* TASK ITEM *
Repeat the entries exactly as they are written.

* GIVEN DATA *

------------------------

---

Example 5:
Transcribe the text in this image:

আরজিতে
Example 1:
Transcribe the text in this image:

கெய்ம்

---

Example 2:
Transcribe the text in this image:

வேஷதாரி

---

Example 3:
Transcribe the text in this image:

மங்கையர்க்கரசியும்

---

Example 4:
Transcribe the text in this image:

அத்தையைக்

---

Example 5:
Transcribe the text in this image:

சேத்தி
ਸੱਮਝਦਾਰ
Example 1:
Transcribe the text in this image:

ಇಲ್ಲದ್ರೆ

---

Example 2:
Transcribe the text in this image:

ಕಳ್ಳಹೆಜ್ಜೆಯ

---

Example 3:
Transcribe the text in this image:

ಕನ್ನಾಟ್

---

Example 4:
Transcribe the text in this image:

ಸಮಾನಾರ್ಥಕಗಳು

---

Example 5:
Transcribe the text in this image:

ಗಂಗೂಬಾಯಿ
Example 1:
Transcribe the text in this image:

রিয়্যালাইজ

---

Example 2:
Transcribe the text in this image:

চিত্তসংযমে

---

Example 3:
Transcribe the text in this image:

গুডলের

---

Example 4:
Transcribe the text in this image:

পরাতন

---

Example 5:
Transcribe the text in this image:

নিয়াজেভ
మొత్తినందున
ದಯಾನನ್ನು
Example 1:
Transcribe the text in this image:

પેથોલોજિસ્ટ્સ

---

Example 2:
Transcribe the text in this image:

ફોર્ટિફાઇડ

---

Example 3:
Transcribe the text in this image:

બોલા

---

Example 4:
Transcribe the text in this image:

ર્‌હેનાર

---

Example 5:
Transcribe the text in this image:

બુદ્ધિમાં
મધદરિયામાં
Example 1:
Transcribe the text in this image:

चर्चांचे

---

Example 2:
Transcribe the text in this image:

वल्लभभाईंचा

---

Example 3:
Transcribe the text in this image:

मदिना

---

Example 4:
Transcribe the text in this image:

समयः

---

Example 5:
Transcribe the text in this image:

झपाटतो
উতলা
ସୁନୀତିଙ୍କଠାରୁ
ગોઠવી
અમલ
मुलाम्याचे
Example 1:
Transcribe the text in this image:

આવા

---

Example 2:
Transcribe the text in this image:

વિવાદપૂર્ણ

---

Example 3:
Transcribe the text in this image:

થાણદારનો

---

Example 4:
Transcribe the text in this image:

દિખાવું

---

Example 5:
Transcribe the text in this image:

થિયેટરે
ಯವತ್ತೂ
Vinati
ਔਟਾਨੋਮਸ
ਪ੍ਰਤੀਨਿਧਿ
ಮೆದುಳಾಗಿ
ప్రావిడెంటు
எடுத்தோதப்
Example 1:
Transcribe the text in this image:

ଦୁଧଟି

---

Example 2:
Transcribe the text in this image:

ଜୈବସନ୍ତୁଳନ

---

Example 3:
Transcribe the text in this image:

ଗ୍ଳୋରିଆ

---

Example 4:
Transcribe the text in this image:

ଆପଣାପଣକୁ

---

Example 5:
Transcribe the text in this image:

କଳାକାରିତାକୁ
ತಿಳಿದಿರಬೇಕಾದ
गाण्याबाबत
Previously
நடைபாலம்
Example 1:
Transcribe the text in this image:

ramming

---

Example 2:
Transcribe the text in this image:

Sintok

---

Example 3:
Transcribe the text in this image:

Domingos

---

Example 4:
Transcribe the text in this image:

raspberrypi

------------------------

* SOLUTION *
---

Example 5:
Transcribe the text in this image:

আরজিতে
Example 1:
Transcribe the text in this image:

கெய்ம்

---

Example 2:
Transcribe the text in this image:

வேஷதாரி

---

Example 3:
Transcribe the text in this image:

மங்கையர்க்கரசியும்

---

Example 4:
Transcribe the text in this image:

அத்தையைக்

---

Example 5:
Transcribe the text in this image:

சேத்தி
ਸੱਮਝਦਾਰ
Example 1:
Transcribe the text in this image:

ಇಲ್ಲದ್ರೆ

---

Example 2:
Transcribe the text in this image:

ಕಳ್ಳಹೆಜ್ಜೆಯ

---

Example 3:
Transcribe the text in this image:

ಕನ್ನಾಟ್

---

Example 4:
Transcribe the text in this image:

ಸಮಾನಾರ್ಥಕಗಳು

---

Example 5:
Transcribe the text in this image:

ಗಂಗೂಬಾಯಿ
Example 1:
Transcribe the text in this image:

রিয়্যালাইজ

---

Example 2:
Transcribe the text in this image:

চিত্তসংযমে

---

Example 3:
Transcribe the text in this image:

গুডলের

---

Example 4:
Transcribe the text in this image:

পরাতন

---

Example 5:
Transcribe the text in this image:

নিয়াজেভ
మొత్తినందున
ದಯಾನನ್ನು
Example 1:
Transcribe the text in this image:

પેથોલોજિસ્ટ્સ

---

Example 2:
Transcribe the text in this image:

ફોર્ટિફાઇડ

---

Example 3:
Transcribe the text in this image:

બોલા

---

Example 4:
Transcribe the text in this image:

ર્‌હેનાર

---

Example 5:
Transcribe the text in this image:

બુદ્ધિમાં
મધદરિયામાં
Example 1:
Transcribe the text in this image:

चर्चांचे

---

Example 2:
Transcribe the text in this image:

वल्लभभाईंचा

---

Example 3:
Transcribe the text in this image:

मदिना

---

Example 4:
Transcribe the text in this image:

समयः

---

Example 5:
Transcribe the text in this image:

झपाटतो
উতলা
ସୁନୀତିଙ୍କଠାରୁ
ગોઠવી
અમલ
मुलाम्याचे
Example 1:
Transcribe the text in this image:

આવા

---

Example 2:
Transcribe the text in this image:

વિવાદપૂર્ણ

---

Example 3:
Transcribe the text in this image:

થાણદારનો

---

Example 4:
Transcribe the text in this image:

દિખાવું

---

Example 5:
Transcribe the text in this image:

થિયેટરે
ಯವತ್ತೂ
Vinati
ਔਟਾਨੋਮਸ
ਪ੍ਰਤੀਨਿਧਿ
ಮೆದುಳಾಗಿ
ప్రావిడెంటు
எடுத்தோதப்
Example 1:
Transcribe the text in this image:

ଦୁଧଟି

---

Example 2:
Transcribe the text in this image:

ଜୈବସନ୍ତୁଳନ

---

Example 3:
Transcribe the text in this image:

ଗ୍ଳୋରିଆ

---

Example 4:
Transcribe the text in this image:

ଆପଣାପଣକୁ

---

Example 5:
Transcribe the text in this image:

କଳାକାରିତାକୁ
ತಿಳಿದಿರಬೇಕಾದ
गाण्याबाबत
Previously
நடைபாலம்
Example 1:
Transcribe the text in this image:

ramming

---

Example 2:
Transcribe the text in this image:

Sintok

---

Example 3:
Transcribe the text in this image:

Domingos

---

Example 4:
Transcribe the text in this image:

raspberrypi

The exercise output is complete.